» Problem details: Reproduce every line of the data below exactly as it appears.

» Stored entries:
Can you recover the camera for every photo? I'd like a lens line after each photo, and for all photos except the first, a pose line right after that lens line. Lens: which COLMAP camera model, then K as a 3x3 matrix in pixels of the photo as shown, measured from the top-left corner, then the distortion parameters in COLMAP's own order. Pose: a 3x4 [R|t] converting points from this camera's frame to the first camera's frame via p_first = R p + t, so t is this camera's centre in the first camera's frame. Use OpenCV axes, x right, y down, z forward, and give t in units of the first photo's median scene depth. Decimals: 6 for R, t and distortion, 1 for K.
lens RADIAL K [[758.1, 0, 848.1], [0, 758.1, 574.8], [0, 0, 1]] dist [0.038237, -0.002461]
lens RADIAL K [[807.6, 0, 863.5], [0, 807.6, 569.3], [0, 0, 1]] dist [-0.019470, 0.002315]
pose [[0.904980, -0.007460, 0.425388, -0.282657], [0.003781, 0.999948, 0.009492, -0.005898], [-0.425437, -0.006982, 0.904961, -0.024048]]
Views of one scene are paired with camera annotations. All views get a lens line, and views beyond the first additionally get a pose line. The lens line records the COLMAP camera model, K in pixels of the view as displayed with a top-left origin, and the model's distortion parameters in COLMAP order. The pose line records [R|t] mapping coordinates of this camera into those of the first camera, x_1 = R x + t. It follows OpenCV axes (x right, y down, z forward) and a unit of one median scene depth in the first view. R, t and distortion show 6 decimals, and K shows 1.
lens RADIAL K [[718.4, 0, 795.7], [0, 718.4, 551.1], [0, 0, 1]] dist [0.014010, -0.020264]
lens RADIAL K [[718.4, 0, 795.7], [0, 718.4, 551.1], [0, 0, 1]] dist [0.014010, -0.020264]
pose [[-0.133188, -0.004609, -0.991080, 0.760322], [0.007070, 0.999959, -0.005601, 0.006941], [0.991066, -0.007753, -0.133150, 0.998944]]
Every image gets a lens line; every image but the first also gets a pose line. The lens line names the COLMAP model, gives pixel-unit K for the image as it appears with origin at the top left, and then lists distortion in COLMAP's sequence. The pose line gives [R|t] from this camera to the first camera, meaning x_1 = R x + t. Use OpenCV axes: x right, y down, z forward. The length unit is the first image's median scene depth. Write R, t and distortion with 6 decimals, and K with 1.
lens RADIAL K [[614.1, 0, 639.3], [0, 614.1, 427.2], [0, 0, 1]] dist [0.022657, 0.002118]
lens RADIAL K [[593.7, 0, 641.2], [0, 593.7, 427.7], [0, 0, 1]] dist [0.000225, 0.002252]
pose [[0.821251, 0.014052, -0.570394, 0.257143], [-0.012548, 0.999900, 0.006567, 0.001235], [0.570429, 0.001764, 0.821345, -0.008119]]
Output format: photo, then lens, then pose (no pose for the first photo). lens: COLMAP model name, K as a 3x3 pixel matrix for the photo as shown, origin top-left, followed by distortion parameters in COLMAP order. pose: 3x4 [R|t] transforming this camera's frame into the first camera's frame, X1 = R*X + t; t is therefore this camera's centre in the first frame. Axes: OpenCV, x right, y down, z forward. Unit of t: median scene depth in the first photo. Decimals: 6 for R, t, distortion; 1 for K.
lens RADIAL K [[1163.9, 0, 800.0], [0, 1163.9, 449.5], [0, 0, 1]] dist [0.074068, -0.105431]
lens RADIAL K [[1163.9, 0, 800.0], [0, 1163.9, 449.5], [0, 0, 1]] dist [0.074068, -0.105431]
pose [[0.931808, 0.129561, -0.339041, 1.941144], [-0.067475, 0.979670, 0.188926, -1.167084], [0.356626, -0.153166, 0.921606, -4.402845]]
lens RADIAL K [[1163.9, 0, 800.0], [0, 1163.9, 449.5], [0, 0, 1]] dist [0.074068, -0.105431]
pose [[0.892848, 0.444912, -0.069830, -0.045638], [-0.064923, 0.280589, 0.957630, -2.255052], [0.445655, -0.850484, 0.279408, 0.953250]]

» Expected answer:
Can you recover the camera for every photo? I'd like a lens line after each photo, and for all photos except the first, a pose line right after that lens line. Lens: which COLMAP camera model, then K as a 3x3 matrix in pixels of the photo as shown, measured from the top-left corner, then the distortion parameters in COLMAP's own order. Pose: a 3x4 [R|t] converting points from this camera's frame to the first camera's frame via p_first = R p + t, so t is this camera's centre in the first camera's frame. Use OpenCV axes, x right, y down, z forward, and give t in units of the first photo's median scene depth. Decimals: 6 for R, t and distortion, 1 for K.
lens RADIAL K [[758.1, 0, 848.1], [0, 758.1, 574.8], [0, 0, 1]] dist [0.038237, -0.002461]
lens RADIAL K [[807.6, 0, 863.5], [0, 807.6, 569.3], [0, 0, 1]] dist [-0.019470, 0.002315]
pose [[0.904980, -0.007460, 0.425388, -0.282657], [0.003781, 0.999948, 0.009492, -0.005898], [-0.425437, -0.006982, 0.904961, -0.024048]]
Views of one scene are paired with camera annotations. All views get a lens line, and views beyond the first additionally get a pose line. The lens line records the COLMAP camera model, K in pixels of the view as displayed with a top-left origin, and the model's distortion parameters in COLMAP order. The pose line records [R|t] mapping coordinates of this camera into those of the first camera, x_1 = R x + t. It follows OpenCV axes (x right, y down, z forward) and a unit of one median scene depth in the first view. R, t and distortion show 6 decimals, and K shows 1.
lens RADIAL K [[718.4, 0, 795.7], [0, 718.4, 551.1], [0, 0, 1]] dist [0.014010, -0.020264]
lens RADIAL K [[718.4, 0, 795.7], [0, 718.4, 551.1], [0, 0, 1]] dist [0.014010, -0.020264]
pose [[-0.133188, -0.004609, -0.991080, 0.760322], [0.007070, 0.999959, -0.005601, 0.006941], [0.991066, -0.007753, -0.133150, 0.998944]]
Every image gets a lens line; every image but the first also gets a pose line. The lens line names the COLMAP model, gives pixel-unit K for the image as it appears with origin at the top left, and then lists distortion in COLMAP's sequence. The pose line gives [R|t] from this camera to the first camera, meaning x_1 = R x + t. Use OpenCV axes: x right, y down, z forward. The length unit is the first image's median scene depth. Write R, t and distortion with 6 decimals, and K with 1.
lens RADIAL K [[614.1, 0, 639.3], [0, 614.1, 427.2], [0, 0, 1]] dist [0.022657, 0.002118]
lens RADIAL K [[593.7, 0, 641.2], [0, 593.7, 427.7], [0, 0, 1]] dist [0.000225, 0.002252]
pose [[0.821251, 0.014052, -0.570394, 0.257143], [-0.012548, 0.999900, 0.006567, 0.001235], [0.570429, 0.001764, 0.821345, -0.008119]]
Output format: photo, then lens, then pose (no pose for the first photo). lens: COLMAP model name, K as a 3x3 pixel matrix for the photo as shown, origin top-left, followed by distortion parameters in COLMAP order. pose: 3x4 [R|t] transforming this camera's frame into the first camera's frame, X1 = R*X + t; t is therefore this camera's centre in the first frame. Axes: OpenCV, x right, y down, z forward. Unit of t: median scene depth in the first photo. Decimals: 6 for R, t, distortion; 1 for K.
lens RADIAL K [[1163.9, 0, 800.0], [0, 1163.9, 449.5], [0, 0, 1]] dist [0.074068, -0.105431]
lens RADIAL K [[1163.9, 0, 800.0], [0, 1163.9, 449.5], [0, 0, 1]] dist [0.074068, -0.105431]
pose [[0.931808, 0.129561, -0.339041, 1.941144], [-0.067475, 0.979670, 0.188926, -1.167084], [0.356626, -0.153166, 0.921606, -4.402845]]
lens RADIAL K [[1163.9, 0, 800.0], [0, 1163.9, 449.5], [0, 0, 1]] dist [0.074068, -0.105431]
pose [[0.892848, 0.444912, -0.069830, -0.045638], [-0.064923, 0.280589, 0.957630, -2.255052], [0.445655, -0.850484, 0.279408, 0.953250]]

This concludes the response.